Именно в эти дни различие производственных профессий, различие возраста и общественного места, иногда мешающие тесному личному объединению людей, словно исчезли, и все работавшие на СталГРЭСе ощутили главные связи жизни — человеческие связи — и были объединены в одну большую, дружную семью.
Иногда Степану Фёдоровичу казалось: не месяц, а годы прошли со дня гибели жены, столько произошло напряжённых событий, изменений, смертей, столько чрезвычайного напряжения душевных сил легло за это время на его душу. Каждый день, каждый час возникали острые, напряжённые положения, забывалось всё на свете, и казалось, что этот день и есть последний в жизни.

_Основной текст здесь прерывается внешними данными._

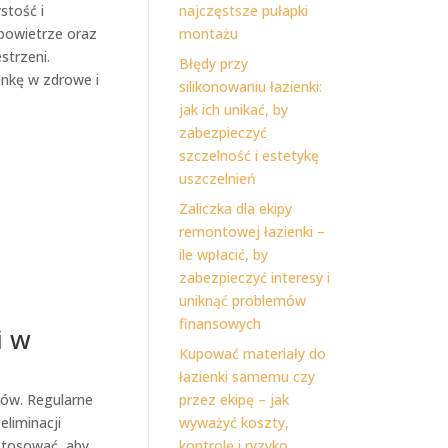
stość i
najczęstsze pułapki
 powietrze oraz
montażu
strzeni.
Błędy przy
enkę w zdrowe i
silikonowaniu łazienki:
jak ich unikać, by
zabezpieczyć
szczelność i estetykę
uszczelnień
Zaliczka dla ekipy
remontowej łazienki –
ile wpłacić, by
zabezpieczyć interesy i
uniknąć problemów
finansowych
i w
Kupować materiały do
łazienki samemu czy
ków. Regularne
przez ekipę – jak
liminacji
wyważyć koszty,
 stosować, aby
kontrolę i ryzyko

А иногда вдруг мысль о жене, как пламя, обжигала его, и он вынимал из кармана фотографию Марии Николаевны и, потрясённый, не понимал, не верил: неужели её нет в живых, неужели никогда он не увидит её, неужели навсегда он остался одинок, не будет говорить с ней, советоваться, обсуждать поступки дочери, шутить, кипятиться, спешить домой, чтобы увидеть её, гордиться её статьями в газете, приносить ей в подарок материю на платье, говорить: «Не сердись, подумаешь, какие траты большие», ходить с ней в театр и ворчать: «Маруся, опять мы опоздаем, придём после третьего звонка».
Здоровье Веры поправилось, следы ожога почти исчезли, только на скуле осталось небольшое розовое пятно, зрение же восстановилось полностью, и лишь при внимательном взгляде заметны были зарубцевавшиеся швы — следы операции в области века.
В эти дни у него установились с Верой особенные отношения, трогавшие и радовавшие его.
Степан Фёдорович не говорил с Верой о том, что он переживает, и она с ним почти никогда не разговаривала о матери, но человек, знавший обоих при жизни Марии Николаевны, сразу бы увидел, что именно в этом изменении отношений между отцом и дочерью и высказаны были их чувства.
Изменение это выразилось прежде всего в том, что Вера, всегда безразличная к домашним делам, насмешливо недоброжелательная к семейным разговорам о здоровье, отдыхе, питании, бытовом устройстве, стала необычайно внимательна и заботлива к отцу. Она постоянно и неотступно следила за тем, сыт ли он, вовремя ли пил чай, спит ли хоть сколько-нибудь ночью, стелила ему постель, готовила воду для умывания. Совершенно исчез у неё тот часто присущий детям по отношению к родителям тон обличительной насмешливости, внутренняя суть которого сводится к такой мысли: «Учить нас вы всегда рады, но вот смотрю — и в вас множество несовершенства, слабостей и грехов…» Теперь, наоборот, она охотно не замечала слабости Степана Фёдоровича и с товарищеской мудростью говорила ему: «А ты выпей, папа, водки, ведь такой тяжёлый день был у тебя».
Ей всё стало казаться в нём хорошим, замечательным, она гордилась тем, что, несмотря на немецкие обстрелы, он приказывает не прекращать работу станции, а наряду с чертами душевной героической силы она открыла в нём совершенно новые черты — житейской беспомощности.
А Степан Фёдорович, чувствуя заботу и постоянное внимание дочери, незаметно для себя также изменил своё отношение к ней. Ещё недавно каждый поступок её вызывал у него отцовскую тревогу, она казалась ему неразумным ребёнком, готовым наделать множество ошибок, ложных шагов. А теперь он относился к ней как к разумной и взрослой женщине — спрашивал её совета, рассказывал о своих сомнениях и ошибках.
Жили они не в своей просторной квартире, а в маленькой комнатке в полуподвале станционной конторы, где стены были особенно толсты, окна выходили не на запад, откуда били немецкие пушки, а на восток, во внутренний двор электростанции.